Much has been written about the role of the so-called Tenth Justice, otherwise known as the Solicitor General. In a recent article, Margaret and Richard Cordray report that over the last thirty years the Solicitor General’s office has dramatically reduced the number of cert. petitions it files each Term "“ a development that they believe has significantly contributed to the Court's shrinking docket.
The Cordrays found that the Solicitor General now files approximately 15 cert. petitions each Term, down from an average of 50 cert. petitions during the 1980s. As has been widely discussed on SCOTUSblog and elsewhere, the Court's caseload has declined dramatically since the mid-eighties, contracting from an average of 170 cases per Term in the mid-1980s to 80 cases per Term during the Roberts Court. Although the Cordrays acknowledge that the "causal relationship is murky," they argue that the Solicitor General's reluctance to file cert. petitions has had a “direct and independent impact” on the Court’s docket. And they are critical of the Solicitor General's decision to remain on the sidelines at the cert. stage. By doing so, they contend that the Solicitor General’s office has ceded its influence over the Supreme Court's agenda to aggressive private litigators, who have had greater relative success in persuading the Court to take their cases in the Solicitor General’s absence.
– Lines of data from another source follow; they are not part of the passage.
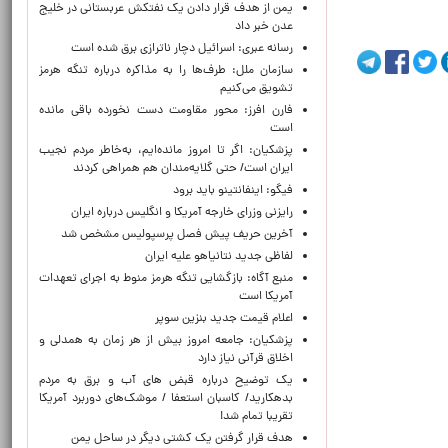
یمن از هدف قرار دادن یک نفتکش عربستانی در خلیج
عدن خبر داد
رسانه عبری: اسرائیل دچار ناترازی برق شده است
سازمان ملل: طرف‌ها را به مذاکره درباره تنگه هرمز
تشویق می‌کنیم
فارن افرز: محور مقاومت دست نخورده باقی مانده
است
پزشکیان: اگر تا امروز مانده‌ایم، به‌خاطر مردم نجیب
ایران است/ حتی گلایه‌مندان هم همراهی کردند
فیگو: اینفانتینو باید برود
رایزنی وزرای خارجه آمریکا و انگلیس درباره ایران
آخرین حریف پیش فصل پرسپولیس مشخص شد
لفاظی جدید نتانیاهو علیه ایران
منبع آگاه: بازگشایی تنگه هرمز منوط به اجرای تعهدات
آمریکا است
اعلام قیمت جدید بنزین سوپر
پزشکیان: جامعه امروز بیش از هر زمان به همدلی و
اخلاق قرآنی نیاز دارد
یک توضیح درباره قبض های آب و برق به مردم
بدهکارید/ کاسبان استعفا / موشک‌های دوربرد آمریکا
تقریبا تمام شد!
هدف قرار گرفتن یک کشتی دیگر در ساحل یمن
The Cordrays also make some interesting observations about the Solicitor General's changing role in merits litigation. Since 1994, that office has participated in an average of 75% of all merits cases each Term, up from 60% in the 1950s through the 1980s. But the Solicitor General is now much more likely to appear as amicus curiae than as a party to litigation, a trend that is of course related to its diminished role at the cert. stage. The Cordrays report that the Solicitor General is highly successful in that new role, supporting the winning party close to 90% of the time during the first few years of the Roberts Court–a finding that will come as no surprise to Court watchers.